Als die Schildkröte einmal beinahe gestorben wäre
"Eine Wiege" von Angela Krauß schaukelt den Leser zwischen den großen Fragen des Daseins hin und her

Wo ein Weg zu Ende geht, der eines Lebens, womöglich sogar der eines Zeitalters, da richtet sich der Blick oftmals sehnsüchtig noch einmal auf den Anfang. Angela Krauß' schmaler Band "Eine Wiege" ist ein solcher Blick zurück auf die Anfänge des eigenen Daseins. Ein suchender, tastender, fragender Blick ist diese "Rede in Versen", wie das Buch in einer der vorangestellten Zeilen genannt wird. Kein klassischer Gedichtband mithin, sondern ein zusammenhängender, wenngleich nicht fließender Text, der mit Fotos aus den frühen Kinderjahren von Angela Krauß durchzogen ist. Ob Krauß diese Bilder, die ihr zum Schreibanlass werden, nach dem Tod ihrer Mutter entdeckt hat, mit dem das Buch endet, bleibt offen, liegt aber nahe.

Momentaufnahmen vom Beginn der eigenen Biographie werden hier betrachtet in der leisen Hoffnung, dass sich daraus mit einer sinnstiftenden Zwangsläufigkeit alles Folgende hat ergeben mögen und dass man es nun entdecken, herauslesen könne aus den Fotos.

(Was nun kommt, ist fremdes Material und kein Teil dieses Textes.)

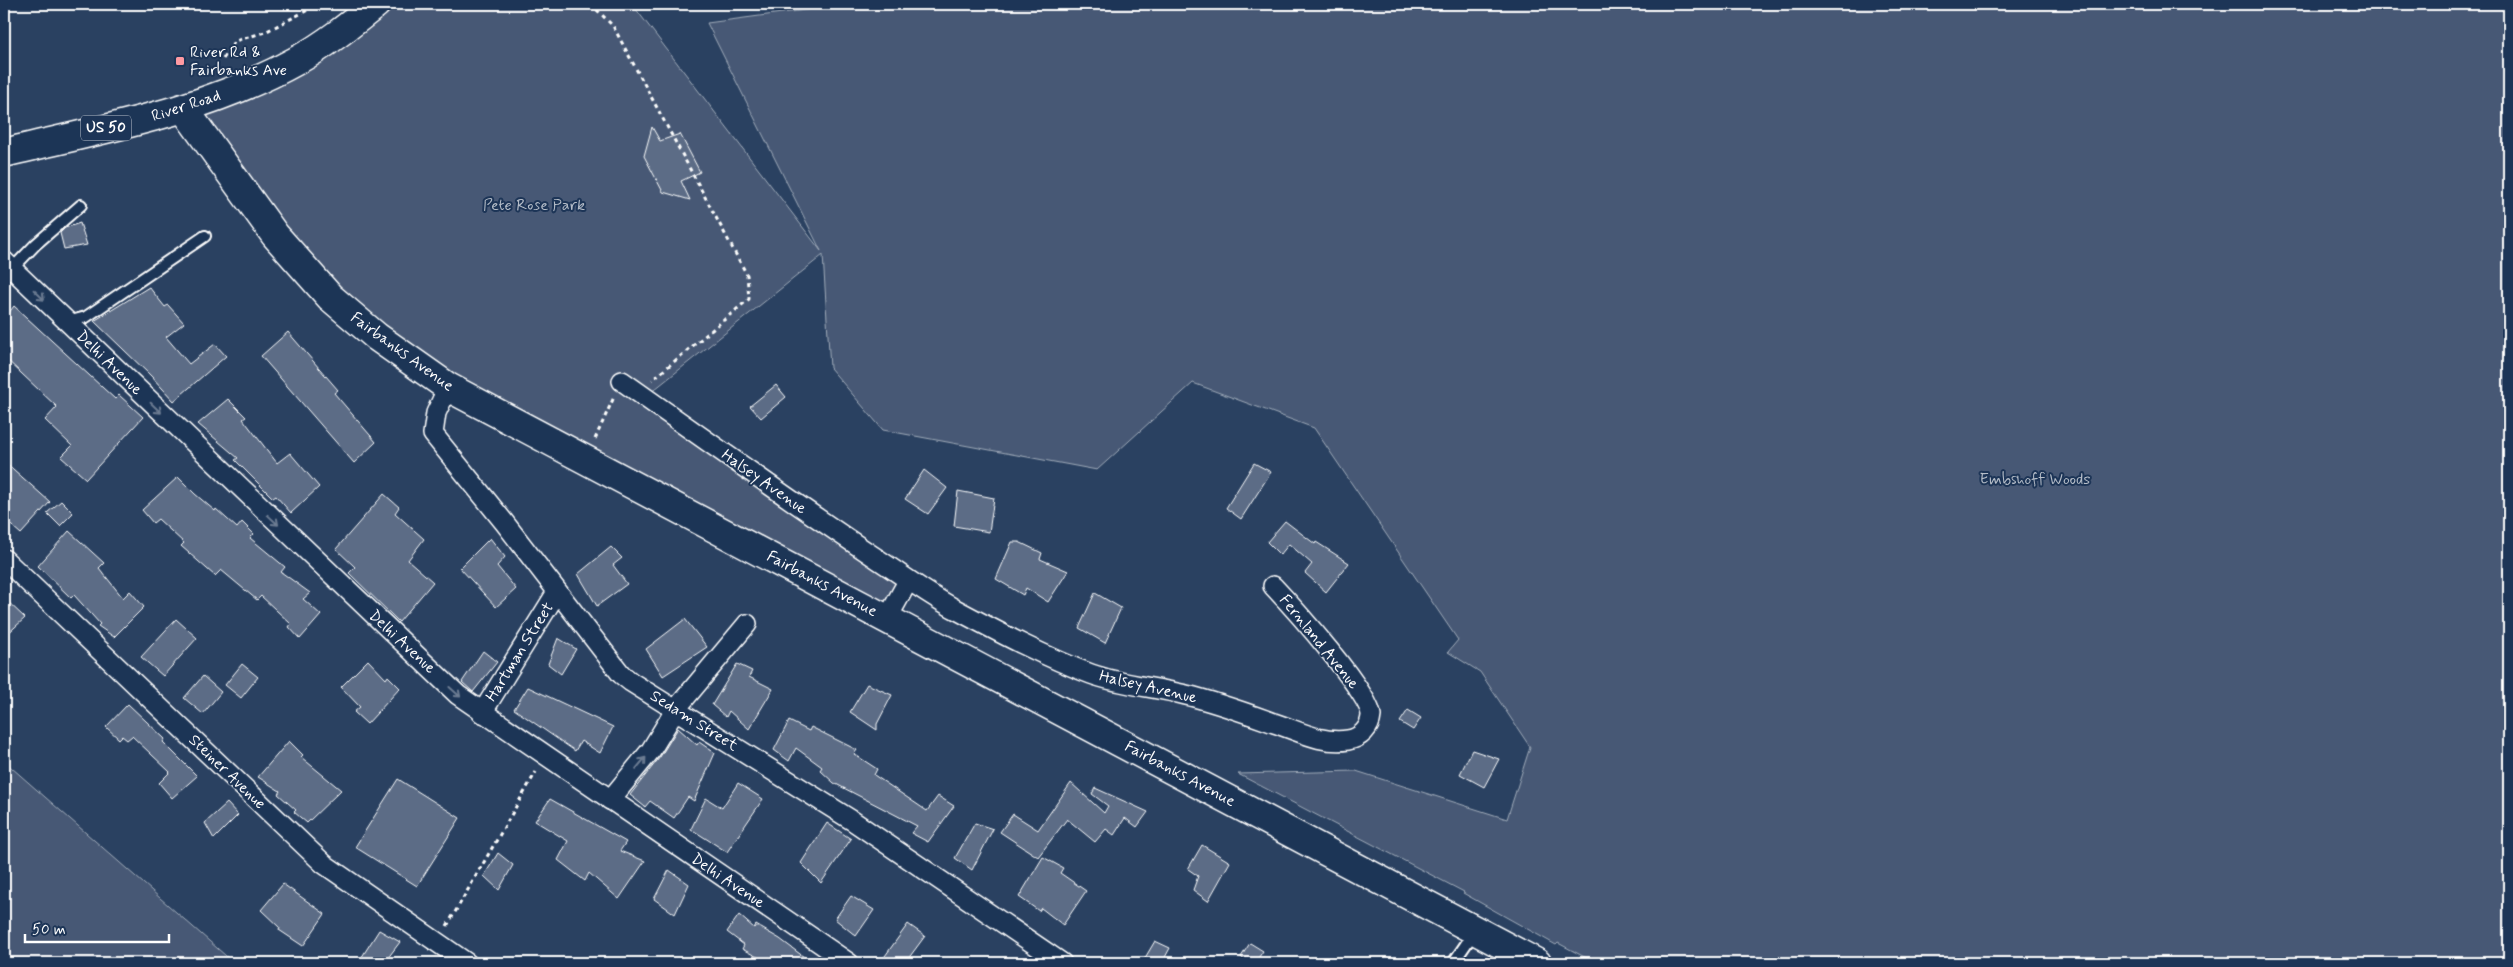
<svg xmlns="http://www.w3.org/2000/svg" width="2513" height="967" font-family="Mynerve,sans-serif">
<style>
.green{fill:#465975;stroke:#a2acba}
.building{fill:#5b6c86;stroke:#fff}
.lines{fill:none;stroke-linecap:round;stroke-linejoin:round}
.lane-casing{stroke:#fff;stroke-width:14}
.street-casing{stroke:#fff;stroke-width:22}
.secondary-casing{stroke:#fff;stroke-width:31}
.primary-casing{stroke:#fff;stroke-width:31}
.path{stroke:#fff;stroke-width:3;stroke-dasharray:4 4;stroke-linecap:butt}
.lane{stroke:#1d3557;stroke-width:10}
.street{stroke:#1d3557;stroke-width:19}
.secondary{stroke:#1d3557;stroke-width:28}
.primary{stroke:#1d3557;stroke-width:28}
.oneway{stroke:#6c7c92}
.poi-dot{fill:#ff9aa2;stroke:#1d3557;stroke-width:2}
.labels{text-anchor:middle;dominant-baseline:central;stroke-width:4;stroke-linejoin:round;paint-order:stroke}
.shield{fill:#1d3557;stroke:#bbc2cd;stroke-width:1}
.shield-label{font-size:15px;font-weight:bold;fill:#fff}
.poi-label{font-size:16px;fill:#fff;stroke:#1d3557;text-anchor:start}
.street-label{font-size:16px;fill:#fff;stroke:#1d3557}
.park-label{font-size:16px;fill:#b5bdc8;stroke:#1d3557}
</style>
<rect width="100%" height="100%" fill="#2a4161"/>
<filter id="ink" filterUnits="userSpaceOnUse"><feTurbulence type="fractalNoise" baseFrequency=".02" numOctaves="2"/><feDisplacementMap in="SourceGraphic" scale="10" xChannelSelector="R" yChannelSelector="G"/><feConvolveMatrix kernelMatrix="1 2 1 2 8 2 1 2 1" color-interpolation-filters="sRGB"/></filter>
<g filter="url(#ink)">
<g class="green">
<polygon points="376,4 632,4 821,251 707,23 850,4 2509,4 2509,963 1596,963 1558,943 1556,945 1463,893 1464,892 1238,774 1356,771 1507,819 1530,747 1480,672 1448,652 1458,640 1314,428 1193,383 1097,470 883,430 830,368 823,255 645,397 908,581 887,619 377,337 184,109"/>
<polygon points="4,761 234,963 4,963"/>
</g>
<g class="building">
<polygon points="652,127 660,141 680,134 700,172 681,181 690,200 663,192 644,156"/>
<polygon points="80,223 87,245 64,249 60,233 65,228"/>
<polygon points="149,287 165,307 168,305 184,323 166,337 189,364 215,344 226,356 174,401 151,376 94,321"/>
<polygon points="14,306 115,399 119,395 143,417 86,479 61,457 72,446 45,420 57,407 4,357 4,319"/>
<polygon points="288,332 338,390 334,393 376,442 354,463 261,356"/>
<polygon points="776,385 786,397 761,418 750,406"/>
<polygon points="228,399 246,417 243,419 277,463 290,453 319,487 291,513 276,496 273,498 235,460 238,458 198,424"/>
<polygon points="4,461 50,502 21,534 4,519"/>
<polygon points="1254,463 1271,472 1241,519 1226,508"/>
<polygon points="924,470 947,488 928,514 905,499"/>
<polygon points="178,477 195,494 215,511 216,509 237,528 242,522 254,534 250,538 285,567 281,572 310,593 303,599 321,615 300,639 289,627 291,624 261,596 257,600 221,570 215,576 181,546 184,543 158,519 153,523 142,510"/>
<polygon points="958,491 994,498 989,532 954,526"/>
<polygon points="384,494 399,507 395,513 424,539 408,560 433,582 399,622 349,573 355,567 336,549"/>
<polygon points="61,501 73,513 60,526 47,513"/>
<polygon points="1285,521 1315,544 1316,542 1349,563 1326,592 1305,573 1312,564 1289,544 1280,555 1267,542"/>
<polygon points="69,531 104,563 99,568 123,598 130,591 144,607 114,637 98,626 100,624 74,595 71,598 38,566"/>
<polygon points="490,538 505,557 497,566 516,589 496,607 460,568"/>
<polygon points="1012,542 1019,542 1042,553 1040,559 1068,571 1048,602 1026,588 1023,595 996,579"/>
<polygon points="611,547 622,558 613,565 627,584 597,606 578,574"/>
<polygon points="1095,593 1121,608 1105,643 1079,628"/>
<polygon points="4,598 25,618 4,637"/>
<polygon points="176,619 197,638 163,676 141,657"/>
<polygon points="685,619 707,647 663,676 646,649"/>
<polygon points="558,638 576,649 561,674 548,664"/>
<polygon points="483,651 497,662 473,692 462,682"/>
<polygon points="368,660 386,679 388,676 400,688 367,724 354,712 360,707 341,687"/>
<polygon points="242,664 258,677 241,698 225,685"/>
<polygon points="737,664 752,671 749,677 773,689 749,729 729,711 726,717 712,705"/>
<polygon points="203,676 221,692 203,714 184,698"/>
<polygon points="867,684 892,695 877,724 877,730 850,712"/>
<polygon points="528,687 613,727 600,753 581,741 575,751 514,709"/>
<polygon points="128,704 165,739 163,742 197,776 172,798 159,783 170,772 132,736 127,740 122,736 119,739 106,727"/>
<polygon points="1408,710 1421,718 1413,730 1400,722"/>
<polygon points="789,721 809,731 811,727 857,750 854,754 877,769 874,775 927,811 938,796 954,806 928,842 911,833 917,826 834,783 820,770 822,767 796,748 789,761 774,750"/>
<polygon points="678,728 697,745 699,742 715,753 694,801 688,797 674,818 650,801 645,807 630,795 660,757"/>
<polygon points="289,741 303,755 301,757 341,790 307,823 294,812 296,810 278,794 280,791 258,777"/>
<polygon points="1472,750 1499,759 1484,787 1460,774"/>
<polygon points="398,779 460,818 417,886 355,847"/>
<polygon points="738,783 763,799 727,852 691,829 706,798 722,808"/>
<polygon points="1071,783 1104,813 1108,806 1092,794 1095,788 1148,812 1137,827 1125,818 1114,835 1106,829 1095,842 1067,819 1038,857 1000,832 1013,814 1038,830"/>
<polygon points="550,799 626,842 620,851 645,861 619,899 589,873 585,881 558,860 568,841 535,821"/>
<polygon points="227,803 238,815 214,839 205,823"/>
<polygon points="827,823 851,839 821,883 801,863"/>
<polygon points="975,823 993,829 972,870 955,858"/>
<polygon points="1202,845 1230,862 1208,901 1193,890 1198,876 1188,869"/>
<polygon points="498,853 513,865 499,890 484,876"/>
<polygon points="1043,857 1063,868 1060,873 1086,891 1063,925 1041,908 1039,911 1019,897"/>
<polygon points="669,870 689,884 675,914 654,899"/>
<polygon points="283,884 325,914 303,946 279,930 280,928 261,910"/>
<polygon points="851,896 874,910 856,936 835,919"/>
<polygon points="739,915 754,928 756,925 780,939 812,963 769,963 742,949 744,945 727,932"/>
<polygon points="908,924 925,936 905,963 880,963"/>
<polygon points="379,930 400,942 384,963 358,963"/>
<polygon points="1155,941 1170,948 1162,963 1142,963"/>
<polygon points="1250,943 1263,951 1255,963 1248,963 1241,957"/>
</g>
<g class="lines">
<g class="lane-casing">
<g id="lane">
<polyline points="12,269 36,244 81,205"/>
<polyline points="67,322 86,317 205,236"/>
<polyline points="1453,963 1475,931"/>
</g>
</g>
<g class="street-casing">
<g id="street">
<polyline points="4,261 458,695 849,963"/>
<path d="M622,381c85,60 170,121 257,179 26,17 50,35 78,50 43,23 88,47 134,64 31,11 64,13 95,21 30,7 60,18 88,28 25,8 47,21 74,17 13,-2 22,-12 23,-24 1,-21 -80,-111 -98,-130"/>
<polyline points="448,387 436,413 433,434 504,522 621,674 631,682 853,821 1062,963"/>
<polyline points="4,559 324,864 467,963"/>
<polyline points="887,619 908,581"/>
<polyline points="482,713 557,592"/>
<polyline points="610,800 651,750 676,709 747,624"/>
</g>
</g>
<g class="secondary-casing">
<polyline id="secondary" points="184,109 275,235 330,297 377,337 448,387 1537,963"/>
</g>
<g class="primary-casing">
<path id="primary" d="M4,153c99,-24 202,-42 292,-92 29,-16 54,-36 80,-57"/>
</g>
<g class="path">
<polyline points="591,4 613,26 747,275 749,299 652,380"/>
<polyline points="223,59 235,41 265,32 306,11 316,4"/>
<polyline points="595,439 614,397"/>
<polyline points="447,926 536,772"/>
</g>
<use href="#lane" class="lane"/>
<use href="#street" class="street"/>
<use href="#secondary" class="secondary"/>
<use href="#primary" class="primary"/>
</g>
<defs><path id="oneway-shaft" d="M-6 0H5M1.5-3L5.5 0L1.5 3" fill="none" stroke-width="1.6" stroke-linecap="round" stroke-linejoin="round" transform="scale(1.25)"/></defs>
<g class="oneway">
<use href="#oneway-shaft" transform="translate(39 295) rotate(44)"/>
<use href="#oneway-shaft" transform="translate(156 408) rotate(44)"/>
<use href="#oneway-shaft" transform="translate(273 520) rotate(43)"/>
<use href="#oneway-shaft" transform="translate(455 692) rotate(42)"/>
<use href="#oneway-shaft" transform="translate(641 763) rotate(-50)"/>
</g>
</g>
<rect class="poi-dot" x="175" y="56" width="10" height="10" rx="2.5"/>
<g class="labels">
<rect class="shield" x="81" y="115.5" width="50" height="25" rx="4"/>
<g class="shield-label">
<text x="106" y="128">US 50</text>
</g>
<g class="poi-label">
<text x="190" y="52">River Rd &amp;<tspan x="190" dy="18">Fairbanks Ave</tspan></text>
</g>
<g class="street-label">
<text transform="translate(186 106) rotate(-18)">River Road</text>
<text transform="translate(402 352) rotate(36)">Fairbanks Avenue</text>
<text transform="translate(109 363) rotate(44)">Delhi Avenue</text>
<text transform="translate(764 482) rotate(35)">Halsey Avenue</text>
<text transform="translate(822 584) rotate(28)">Fairbanks Avenue</text>
<text transform="translate(402 642) rotate(43)">Delhi Avenue</text>
<text transform="translate(1319 642) rotate(51)">Fernland Avenue</text>
<text transform="translate(520 652) rotate(-58)">Hartman Street</text>
<text transform="translate(1148 687) rotate(13)">Halsey Avenue</text>
<text transform="translate(694 721) rotate(32)">Sedam Street</text>
<text transform="translate(227 772) rotate(44)">Steiner Avenue</text>
<text transform="translate(1180 774) rotate(28)">Fairbanks Avenue</text>
<text transform="translate(728 881) rotate(34)">Delhi Avenue</text>
</g>
<g class="park-label">
<text x="534" y="205">Pete Rose Park</text>
<text x="2035" y="479">Embshoff Woods</text>
</g>
</g>
<rect width="2513" height="967" fill="none" stroke="#1d3557" stroke-width="20"/>
<rect x="10" y="10" width="2493" height="947" fill="none" stroke="#fff" stroke-width="2" filter="url(#ink)"/>
<path d="M25 934v8h144v-8" fill="none" stroke="#ffffff" stroke-width="2.5"/>
<text x="32" y="934" font-size="15" fill="#ffffff" stroke="#1d3557" stroke-width="4" paint-order="stroke">50 m</text>
</svg>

Es sind nur wenige, kleinformatige Schwarzweißaufnahmen aus den fünfziger Jahren. Verschiedene von ihnen zeigen auf einer von Bäumen gesäumten, ansonsten leeren Straße ein kleines Mädchen, das einen Holzroller über das Pflaster schiebt: die Autorin selbst. Dazu gibt es Fotos der Mutter, wie sie im Gras schläft oder mit ihren Kindern einen Feldweg entlangspaziert. Auf zwei Aufnahmen nur ist der Vater von Angela Krauß zu erkennen. Nicht nur, weil er sich, wenige Jahre nachdem die Fotos entstanden sind, das Leben nahm, erscheint er in den Versen als eine fragile, gefährdete Gestalt. Eindrücklich die Episode, als er, der leidenschaftliche und gute Schwimmer, eines Tages unter seinem gekenterten Boot vor der Küste treibt, die Familie kann vom Strand die Not nur hilflos und voller Angst beobachten.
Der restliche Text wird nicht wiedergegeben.